Fort McMurray fire: Mom sends kids away, hopes for the best
NEAR FORT MCMURRAY, Alberta (CNN) — For an inferno deemed “out of control” and 0 percent contained, firefighters are actually optimistic.
The weather is starting to cooperate. The blaze is headed to sparsely populated areas. And firefighters from across Canada are suiting up to join the battle.
But that’s little comfort to Melissa Gallant, who sent her two children thousands of miles away to stay with relatives in eastern Canada.
“I just put them on a plane and told them that I loved them, and that I was going to see them as soon as I could figure it all out,” Gallant said. “They asked how long it would be, and I just told them that I didn’t know.”
Gallant said she wanted to spare her children, ages 7 and 12, the trauma of seeing their hometown of Fort McMurray charred.
“I think it’s going to be traumatic for everyone, and I want my kids to come back to normalcy,” Gallant said. “Not ground zero.”
The 32-year-old evacuated to Lac La Biche, about two hours away. But she insisted on staying in Alberta province, with or without a house.
“When we go back, there’s going to be lots to do. We have a city to rebuild,” Gallant said.
“If my house is standing, then there’s rooms for others who maybe aren’t so fortunate. If my house is gone, I need to know that, too.”
Hope on the horizon
The Fort McMurray wildfire has already torched 400,000 acres — half the size of Rhode Island. But that’s far better than the roughly 500,000 acres officials feared would be gone by now.
“We’re very happy we’ve held the fire better than expected,” Alberta fire official Chad Morrison said. “We hope to see continued success over the next few days. For us this is great firefighting weather.”
The slowdown of the fire is the best news shared by Canadian officials since the fire started May 1.
Record-high temperatures that scorched northern Alberta last week will dip to below average and stay in the mid-50s through Thursday, CNN meteorologist Dave Hennen said.
But the fire is still 0% contained and burning “out of control,” the Alberta Agriculture and Forestry department said.

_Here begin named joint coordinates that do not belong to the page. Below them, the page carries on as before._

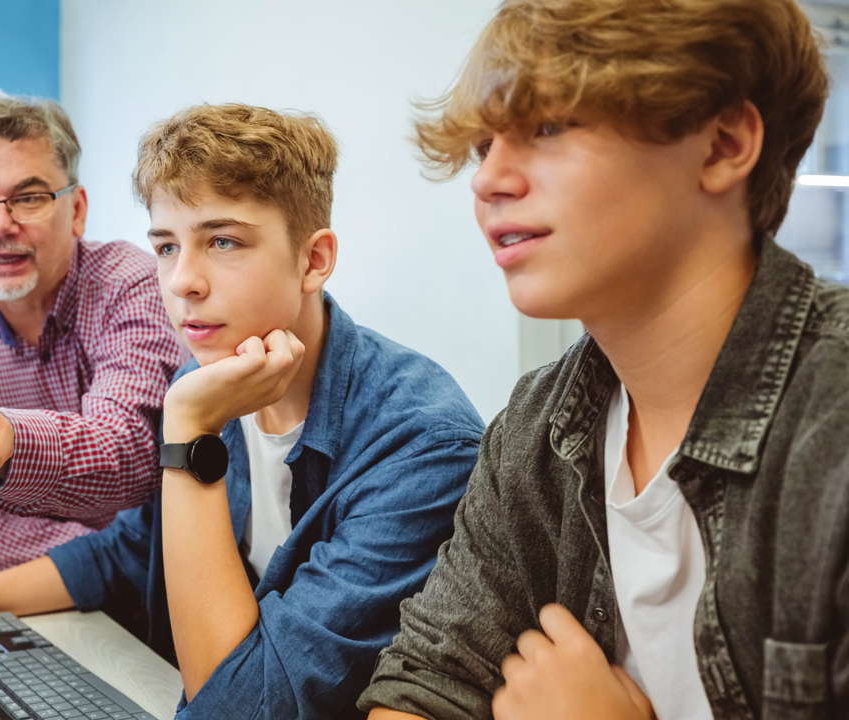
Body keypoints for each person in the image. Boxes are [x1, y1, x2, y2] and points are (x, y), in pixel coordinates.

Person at [0, 104, 485, 719]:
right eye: (167, 246)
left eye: (222, 242)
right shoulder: (210, 381)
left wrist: (189, 433)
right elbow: (123, 553)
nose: (182, 281)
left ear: (314, 260)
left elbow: (241, 706)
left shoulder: (418, 444)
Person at [358, 1, 848, 719]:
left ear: (722, 144)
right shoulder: (533, 429)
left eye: (548, 128)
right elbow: (426, 685)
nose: (486, 181)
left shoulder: (831, 436)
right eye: (483, 146)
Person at [0, 93, 187, 571]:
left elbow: (129, 451)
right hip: (58, 592)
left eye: (29, 198)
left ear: (76, 211)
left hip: (158, 606)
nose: (0, 225)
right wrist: (105, 558)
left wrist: (2, 440)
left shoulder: (131, 284)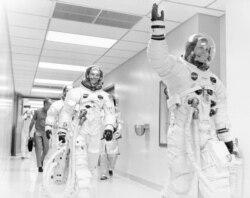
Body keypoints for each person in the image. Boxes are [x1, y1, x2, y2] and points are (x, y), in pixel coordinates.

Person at [147, 3, 237, 198]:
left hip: (208, 134)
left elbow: (220, 110)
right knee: (180, 183)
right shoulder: (178, 70)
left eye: (208, 50)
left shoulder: (214, 82)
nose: (204, 54)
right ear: (191, 50)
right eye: (200, 49)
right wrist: (158, 29)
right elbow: (158, 60)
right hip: (182, 132)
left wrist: (227, 140)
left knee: (219, 181)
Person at [57, 65, 116, 197]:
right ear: (87, 75)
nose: (94, 77)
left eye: (97, 75)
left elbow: (110, 114)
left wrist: (109, 128)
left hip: (95, 133)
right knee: (80, 161)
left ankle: (80, 186)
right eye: (92, 74)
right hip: (79, 130)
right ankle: (83, 192)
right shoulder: (75, 93)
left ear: (100, 77)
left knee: (92, 162)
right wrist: (62, 130)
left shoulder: (105, 96)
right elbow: (66, 113)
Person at [99, 94, 123, 180]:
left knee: (112, 156)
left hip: (113, 136)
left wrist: (116, 133)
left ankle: (110, 168)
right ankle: (103, 174)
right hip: (103, 137)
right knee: (103, 155)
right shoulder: (101, 112)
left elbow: (120, 124)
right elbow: (99, 123)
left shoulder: (117, 113)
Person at [45, 85, 72, 155]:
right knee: (61, 155)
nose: (69, 93)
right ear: (64, 92)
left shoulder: (77, 105)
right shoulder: (57, 104)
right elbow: (51, 116)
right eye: (67, 91)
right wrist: (48, 128)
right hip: (61, 133)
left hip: (75, 134)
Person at [29, 98, 52, 172]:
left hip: (46, 132)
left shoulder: (50, 113)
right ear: (45, 104)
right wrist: (29, 132)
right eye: (49, 104)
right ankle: (39, 166)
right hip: (38, 132)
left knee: (47, 148)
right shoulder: (38, 111)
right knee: (38, 148)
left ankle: (41, 160)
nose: (51, 106)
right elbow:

“We may be turning a corner, but it’s too early to celebrate,” said Ralph Goodale, federal minister of Public Safety and Emergency Preparedness. “This beast is an extraordinarily difficult problem.”
Inferno moves east
After forcing more than 90,000 people to flee their homes in Alberta, the blaze is heading east toward Saskatchewan province.
“We’re working closely and collaboratively with the Saskatchewan government to assist them with their preparations,” Alberta Premier Rachel Notley said.

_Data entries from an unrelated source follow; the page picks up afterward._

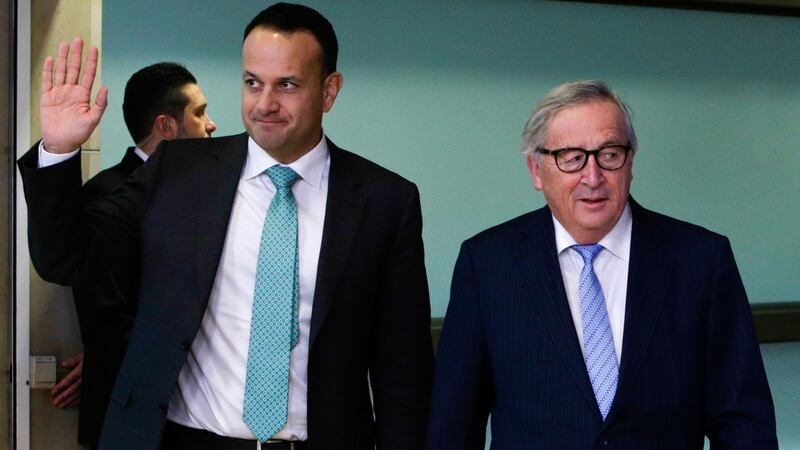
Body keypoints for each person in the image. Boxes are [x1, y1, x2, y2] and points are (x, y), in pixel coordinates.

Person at [19, 3, 432, 450]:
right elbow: (67, 258)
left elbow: (403, 371)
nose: (265, 104)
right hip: (183, 439)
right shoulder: (177, 172)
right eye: (252, 82)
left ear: (329, 90)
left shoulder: (385, 201)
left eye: (287, 85)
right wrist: (58, 151)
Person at [426, 80, 777, 449]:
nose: (592, 177)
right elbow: (453, 426)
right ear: (536, 170)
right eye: (572, 157)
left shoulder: (701, 259)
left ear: (631, 162)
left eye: (609, 155)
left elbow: (743, 423)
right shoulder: (488, 264)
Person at [50, 62, 216, 449]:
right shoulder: (107, 195)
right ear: (166, 126)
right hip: (129, 416)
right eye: (200, 112)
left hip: (201, 415)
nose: (211, 124)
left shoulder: (208, 194)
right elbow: (105, 313)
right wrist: (108, 358)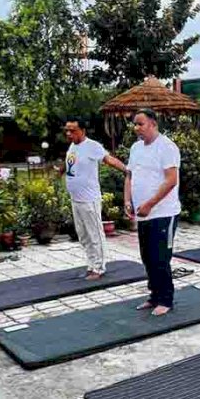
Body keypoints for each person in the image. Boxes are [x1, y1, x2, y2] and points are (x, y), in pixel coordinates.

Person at [123, 108, 181, 317]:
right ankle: (154, 295)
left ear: (153, 124)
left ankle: (166, 299)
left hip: (164, 213)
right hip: (143, 214)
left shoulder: (166, 147)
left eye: (141, 124)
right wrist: (127, 200)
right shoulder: (136, 148)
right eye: (135, 124)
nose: (137, 128)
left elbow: (171, 180)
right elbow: (129, 176)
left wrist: (149, 203)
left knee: (160, 258)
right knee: (147, 257)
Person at [61, 117, 128, 281]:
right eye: (67, 130)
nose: (69, 134)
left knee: (94, 234)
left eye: (72, 130)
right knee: (83, 235)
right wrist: (60, 170)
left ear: (82, 130)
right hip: (75, 199)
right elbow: (71, 165)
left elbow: (109, 159)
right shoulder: (72, 146)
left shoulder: (92, 146)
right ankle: (91, 265)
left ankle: (99, 268)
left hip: (89, 199)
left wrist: (127, 170)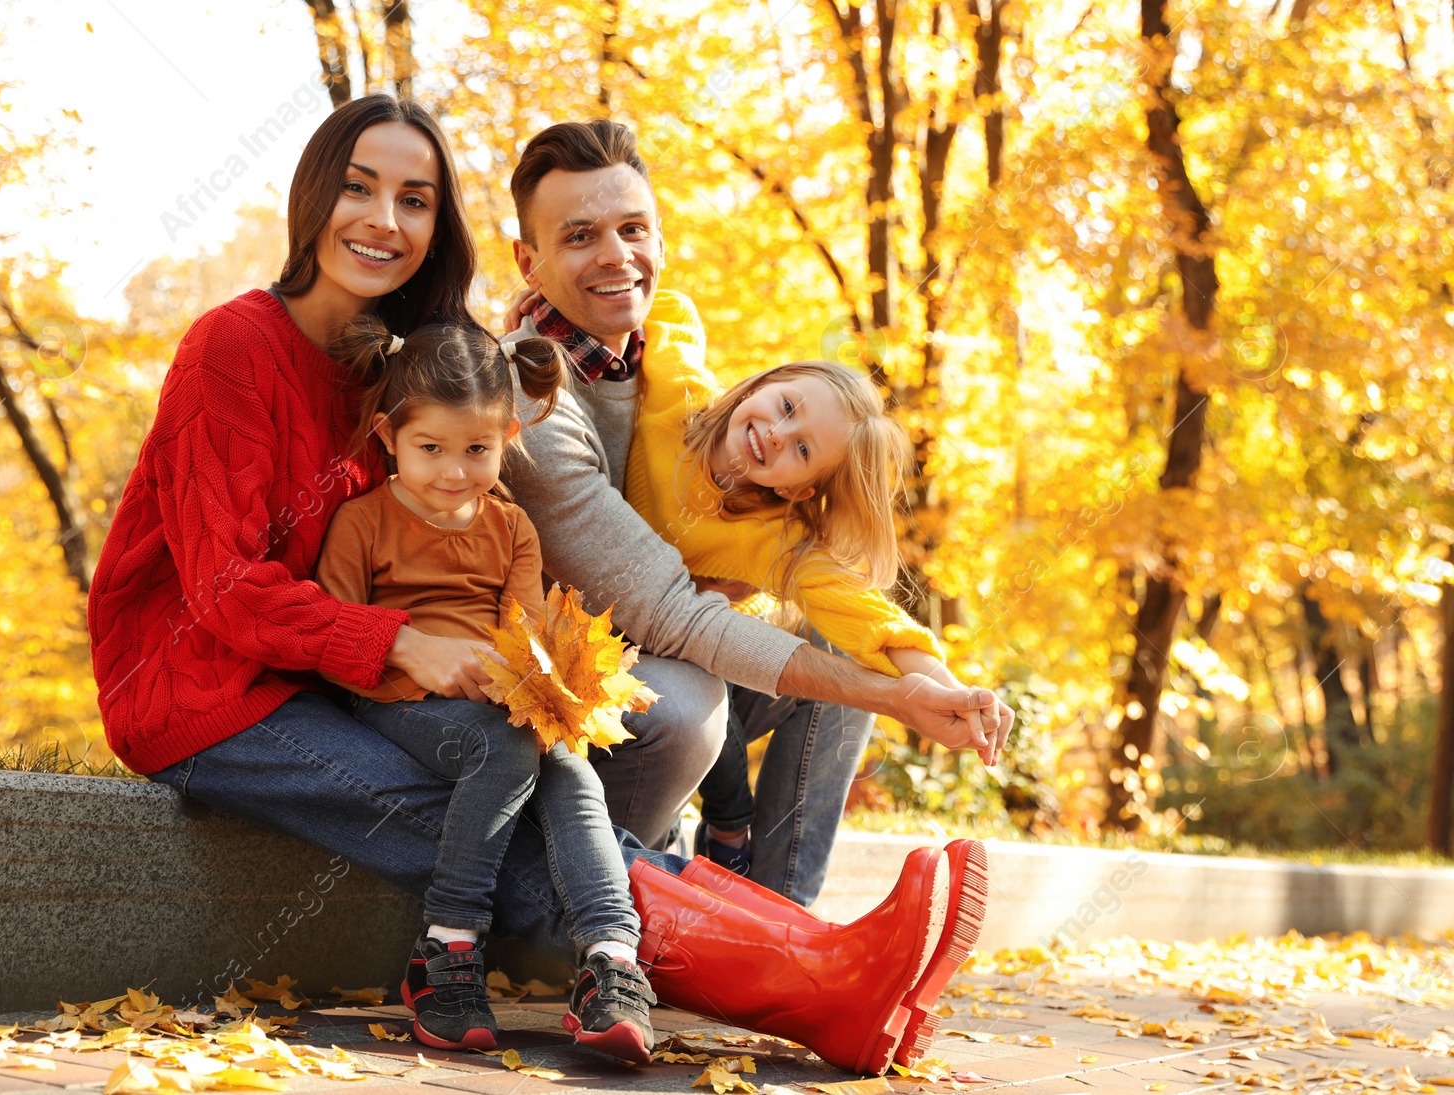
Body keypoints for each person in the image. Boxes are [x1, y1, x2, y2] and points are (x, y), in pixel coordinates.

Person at [88, 94, 985, 1077]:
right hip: (211, 697)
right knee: (506, 819)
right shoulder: (236, 346)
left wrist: (908, 673)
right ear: (312, 199)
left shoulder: (412, 364)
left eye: (415, 199)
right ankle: (821, 981)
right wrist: (401, 644)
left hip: (344, 680)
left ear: (439, 226)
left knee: (550, 780)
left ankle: (822, 954)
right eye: (359, 189)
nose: (384, 220)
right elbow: (221, 590)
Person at [501, 118, 1017, 906]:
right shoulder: (544, 390)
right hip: (570, 665)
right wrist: (891, 694)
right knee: (688, 705)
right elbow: (669, 609)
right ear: (528, 259)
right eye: (579, 235)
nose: (615, 255)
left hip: (670, 631)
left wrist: (939, 688)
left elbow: (864, 610)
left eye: (633, 229)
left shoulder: (752, 497)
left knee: (840, 654)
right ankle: (605, 902)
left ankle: (784, 911)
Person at [311, 321, 656, 1060]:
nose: (452, 471)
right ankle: (447, 945)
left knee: (570, 771)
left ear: (505, 436)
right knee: (504, 744)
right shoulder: (361, 522)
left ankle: (611, 959)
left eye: (476, 450)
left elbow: (524, 633)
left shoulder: (512, 528)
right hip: (399, 700)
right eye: (429, 448)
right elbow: (336, 648)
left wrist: (543, 680)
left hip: (502, 707)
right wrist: (423, 659)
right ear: (388, 436)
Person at [622, 354, 997, 876]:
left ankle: (780, 906)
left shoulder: (774, 538)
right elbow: (666, 306)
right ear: (763, 380)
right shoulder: (676, 394)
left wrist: (954, 692)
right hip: (613, 660)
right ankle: (723, 840)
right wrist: (542, 301)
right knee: (697, 675)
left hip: (690, 662)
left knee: (844, 654)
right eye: (786, 406)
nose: (777, 433)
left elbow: (869, 620)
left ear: (797, 489)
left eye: (801, 449)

Luckily, the path is sparsely populated — unlike the Fort McMurray area, which has already lost more than 1,600 homes and other buildings.
Residents won’t be allowed back home for quite a while.

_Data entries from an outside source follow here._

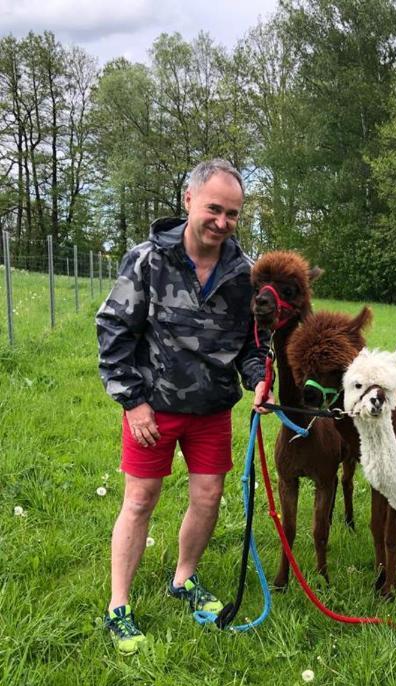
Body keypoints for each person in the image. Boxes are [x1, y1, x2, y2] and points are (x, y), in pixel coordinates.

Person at [96, 159, 273, 654]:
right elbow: (113, 329)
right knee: (140, 500)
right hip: (153, 409)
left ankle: (184, 579)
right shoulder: (148, 259)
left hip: (212, 409)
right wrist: (132, 403)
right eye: (214, 208)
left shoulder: (243, 273)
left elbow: (252, 345)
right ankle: (119, 606)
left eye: (233, 214)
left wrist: (259, 382)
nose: (222, 221)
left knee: (208, 497)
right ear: (189, 200)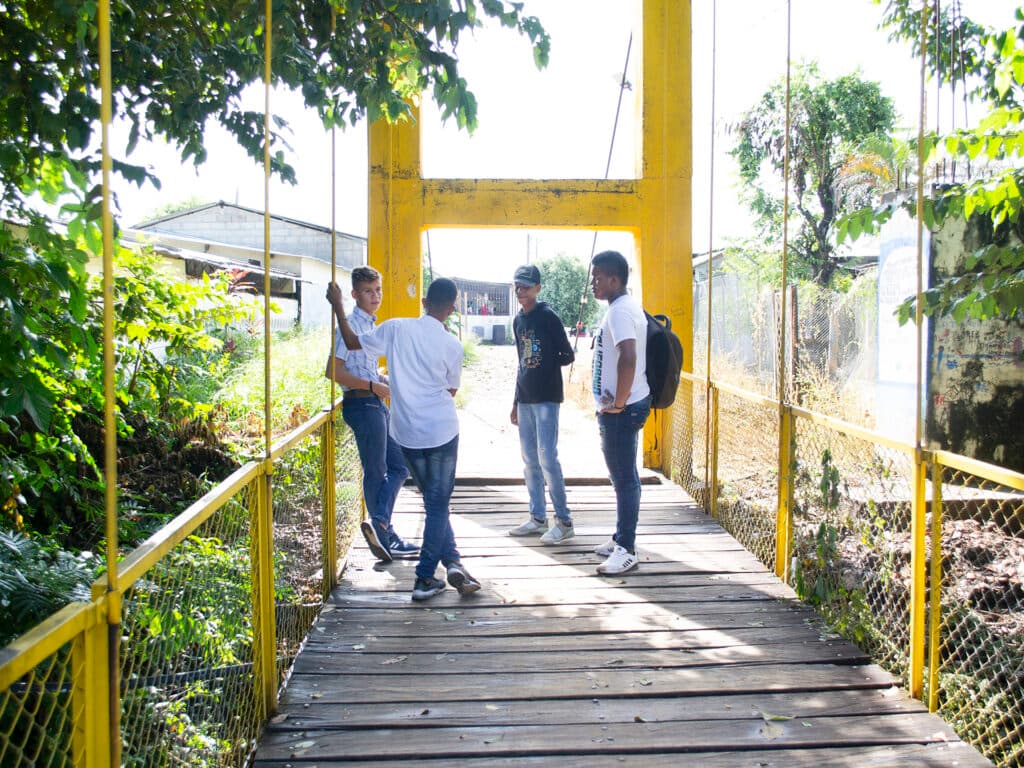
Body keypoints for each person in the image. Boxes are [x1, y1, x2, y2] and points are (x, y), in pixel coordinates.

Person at [327, 277, 481, 602]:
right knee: (438, 503)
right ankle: (425, 578)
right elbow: (451, 391)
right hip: (441, 431)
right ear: (452, 309)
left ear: (424, 301)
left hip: (406, 432)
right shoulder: (452, 346)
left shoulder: (396, 328)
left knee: (433, 500)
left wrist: (339, 307)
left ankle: (453, 562)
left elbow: (353, 342)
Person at [326, 266, 417, 564]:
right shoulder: (349, 325)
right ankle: (384, 533)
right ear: (355, 294)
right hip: (363, 404)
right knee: (377, 470)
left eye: (377, 289)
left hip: (374, 402)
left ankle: (380, 524)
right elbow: (335, 371)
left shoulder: (368, 325)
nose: (375, 295)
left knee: (400, 466)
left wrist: (380, 378)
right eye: (368, 291)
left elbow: (360, 363)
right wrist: (371, 385)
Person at [589, 250, 651, 575]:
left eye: (598, 277)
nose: (593, 283)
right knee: (622, 476)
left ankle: (626, 549)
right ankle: (619, 538)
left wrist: (618, 403)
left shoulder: (620, 312)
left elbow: (628, 357)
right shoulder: (622, 307)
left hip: (622, 411)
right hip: (623, 406)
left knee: (625, 479)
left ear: (614, 279)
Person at [506, 264, 576, 544]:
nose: (520, 291)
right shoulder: (518, 321)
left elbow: (567, 354)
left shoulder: (548, 317)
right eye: (517, 286)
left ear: (537, 288)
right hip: (525, 398)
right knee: (529, 460)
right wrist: (514, 401)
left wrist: (545, 360)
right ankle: (537, 517)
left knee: (548, 457)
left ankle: (564, 520)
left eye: (525, 286)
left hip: (547, 397)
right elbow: (521, 362)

Notley said she will visit Fort McMurray with some journalists to assess the devastation.
“There will be some dramatic images coming from media over the next couple of days,” she said.
When Gallant tried to evacuate from McMurray, she drove through what looked like “a wall of fire” to Lac La Biche. What should have been a two-hour drive turned into an eight-hour nightmare.
Exhausted, she pulled up to a cottage belonging to the owners of the Ford dealership where she works. Gallant asked if she could sleep for a few hours on their driveway.
“They said, ‘We already have bedrooms here waiting for you,’ ” Gallant said.
At one point, the cottage owners had about 17 people staying with them.
“The true heroes in these stories are the people who aren’t out there telling about it,” she said.
Help from near and far
The mammoth blaze has posed a colossal challenge to the 500 firefighters, 15 helicopters and 14 air tankers on the scene.
Firefighters from as far east as Quebec and New Brunswick will join the battle this week.
And across Alberta, strangers donated clothing and shoes to those who lost their homes.
Gallant said the outpouring of support has made the ordeal much more bearable.
“We appreciate all the prayers, all the donations,” she said “It certainly doesn’t go unnoticed in a time of need.”